▸ **Excerpted text**:
-----

Parashat Ki Tissa by Rabbi Alexandra Wright

In this week’s parashah, Ki Tissa, Moses descends Mount Sinai to find the people have built a golden calf and are out of control (ki faru’a hu) – literally, ‘they have let their hair down’ (Exodus 32.25). In his rage, he shatters the tablets of stone at the foot of the mountain, burns the calf and grounds it into powder. He strews the powder into water and forces the Israelites to drink it. Worse is to come as the Levites rage through the camp putting some three thousand people to death by the sword.

In the aftermath of this violence, Moses ascends Mount Sinai a second time to intercede for the people. God instructs Moses to lead the people to the land promised to Abraham, Isaac and Jacob and reassures him that an angel will go before him.

This encounter on the mountain is interrupted by a description of Moses’ entrance into the Tent of Meeting and his encounter with God:

‘Whenever Moses went out to the Tent, all the people would rise and stand at the entrance of each tent, and gaze after Moses until he had entered the Tent. And when Moses entered the Tent, the pillar of cloud would descend and stand at the entrance of the Tent, while [God] spoke with Moses’ (Exodus 33.8-9).

V’dibber im Moshe – ‘And He [God] spoke with Moses.’ These three simple Hebrew words capture the deeply intimate relationship between God and Moses. Alone he enters the Tent, the people’s gaze follows after him, and God speaks to Moses ‘face to face, as one person speaks to another.’ He is set apart from the people, alone and isolated, but at the same time, addressed by God so closely and with such immediacy, as if he were being addressed by a friend, says the Torah (33.11). And yet this personal relationship is still not quite sufficient for Moses. He wants to see God’s ‘presence’, he requires some manifestation of the God who has brought the Israelites out of Egypt.

-----

Records in a dataset
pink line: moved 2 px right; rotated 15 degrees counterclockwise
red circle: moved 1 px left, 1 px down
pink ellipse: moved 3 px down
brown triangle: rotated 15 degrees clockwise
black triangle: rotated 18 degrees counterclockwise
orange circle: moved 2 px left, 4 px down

-----

▸ **Problems to solve**:
A - How many people do the Levites put to death by the sword, according to the Ki Tissa commentary?
B - From the Ki Tissa commentary, give again the part that opens with the words containing "In this week’s" and closes with "go before him.".

▸ **In response**:
A - Some three thousand people.

B -
In this week’s parashah, Ki Tissa, Moses descends Mount Sinai to find the people have built a golden calf and are out of control (ki faru’a hu) – literally, ‘they have let their hair down’ (Exodus 32.25). In his rage, he shatters the tablets of stone at the foot of the mountain, burns the calf and grounds it into powder. He strews the powder into water and forces the Israelites to drink it. Worse is to come as the Levites rage through the camp putting some three thousand people to death by the sword.

In the aftermath of this violence, Moses ascends Mount Sinai a second time to intercede for the people. God instructs Moses to lead the people to the land promised to Abraham, Isaac and Jacob and reassures him that an angel will go before him.